## DESCRIPTION OF THE TASK
What you return must match the listing below line for line, minus its pictures.

## AVAILABLE DATA
###

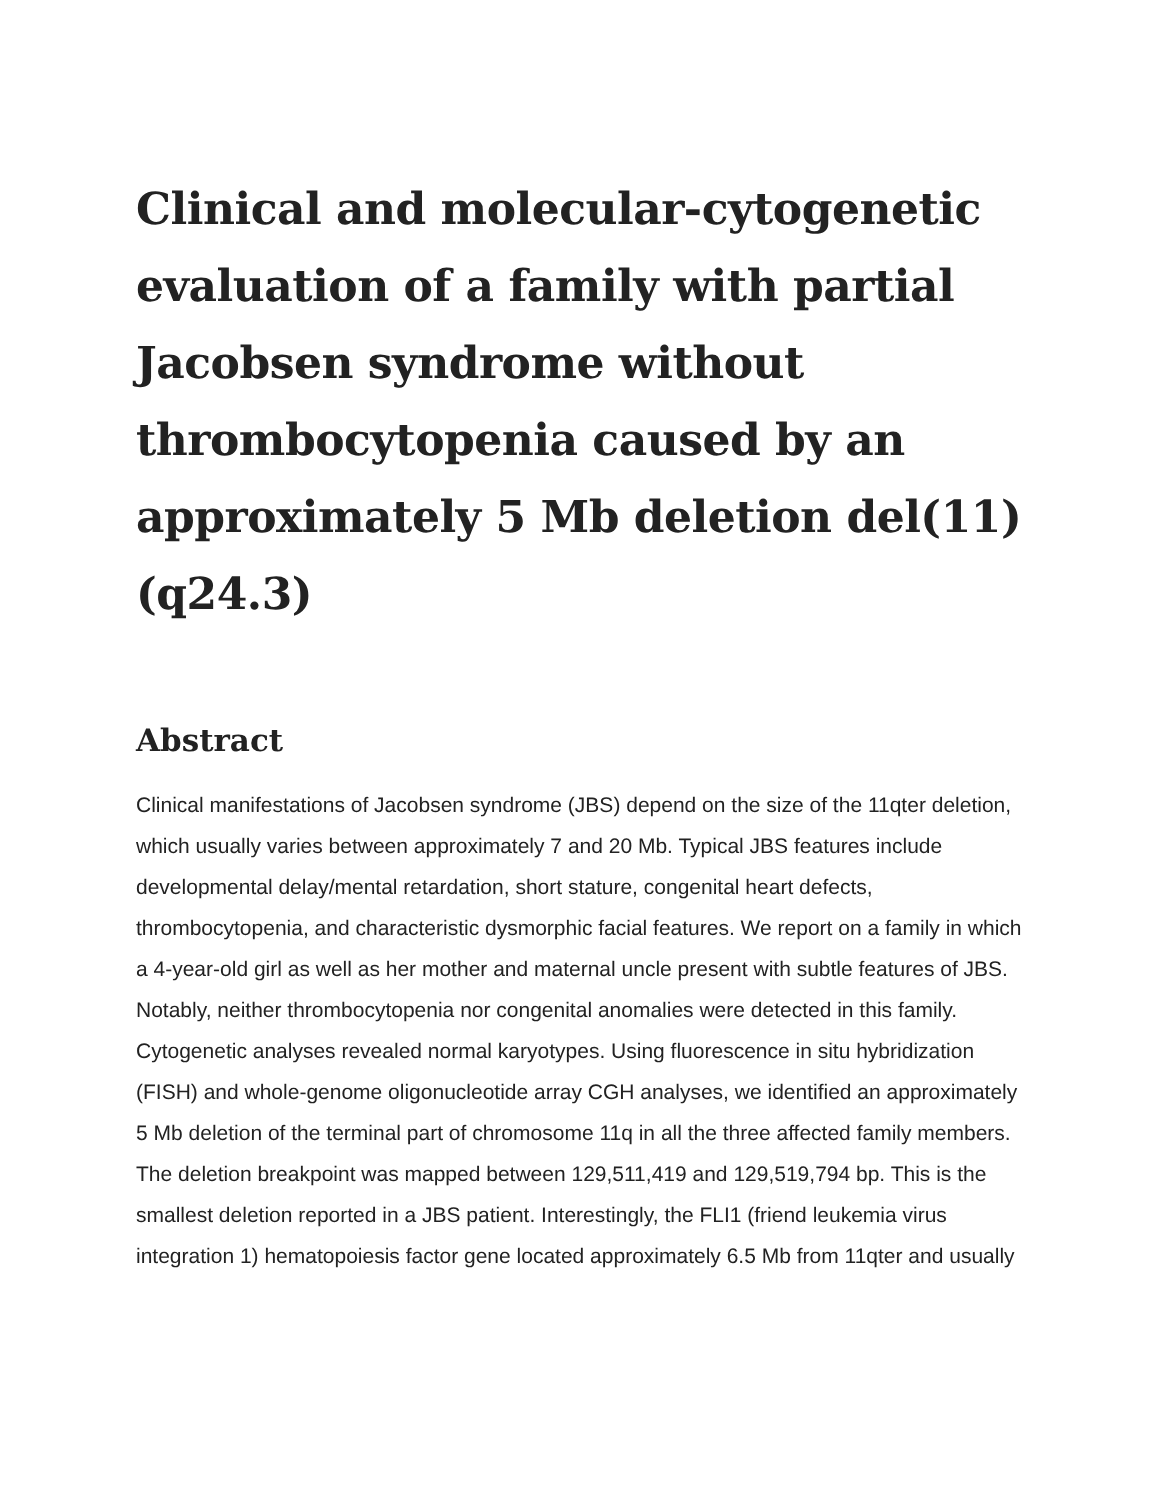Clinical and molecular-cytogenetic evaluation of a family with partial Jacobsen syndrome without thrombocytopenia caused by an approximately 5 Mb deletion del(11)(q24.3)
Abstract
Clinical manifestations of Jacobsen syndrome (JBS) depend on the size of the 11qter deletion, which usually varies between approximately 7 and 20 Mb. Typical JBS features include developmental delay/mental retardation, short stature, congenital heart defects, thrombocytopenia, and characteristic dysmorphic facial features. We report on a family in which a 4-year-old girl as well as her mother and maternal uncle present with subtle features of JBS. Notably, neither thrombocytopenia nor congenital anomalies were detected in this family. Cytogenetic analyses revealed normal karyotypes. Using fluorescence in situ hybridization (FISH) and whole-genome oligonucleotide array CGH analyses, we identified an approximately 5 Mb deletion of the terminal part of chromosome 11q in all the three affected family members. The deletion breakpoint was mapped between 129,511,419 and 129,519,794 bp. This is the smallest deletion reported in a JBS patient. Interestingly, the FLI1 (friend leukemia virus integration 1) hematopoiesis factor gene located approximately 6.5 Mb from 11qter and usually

###

## SOLUTION FOR THIS PROBLEM
Clinical and molecular-cytogenetic evaluation of a family with partial Jacobsen syndrome without thrombocytopenia caused by an approximately 5 Mb deletion del(11)(q24.3)
Abstract
Clinical manifestations of Jacobsen syndrome (JBS) depend on the size of the 11qter deletion, which usually varies between approximately 7 and 20 Mb. Typical JBS features include developmental delay/mental retardation, short stature, congenital heart defects, thrombocytopenia, and characteristic dysmorphic facial features. We report on a family in which a 4-year-old girl as well as her mother and maternal uncle present with subtle features of JBS. Notably, neither thrombocytopenia nor congenital anomalies were detected in this family. Cytogenetic analyses revealed normal karyotypes. Using fluorescence in situ hybridization (FISH) and whole-genome oligonucleotide array CGH analyses, we identified an approximately 5 Mb deletion of the terminal part of chromosome 11q in all the three affected family members. The deletion breakpoint was mapped between 129,511,419 and 129,519,794 bp. This is the smallest deletion reported in a JBS patient. Interestingly, the FLI1 (friend leukemia virus integration 1) hematopoiesis factor gene located approximately 6.5 Mb from 11qter and usually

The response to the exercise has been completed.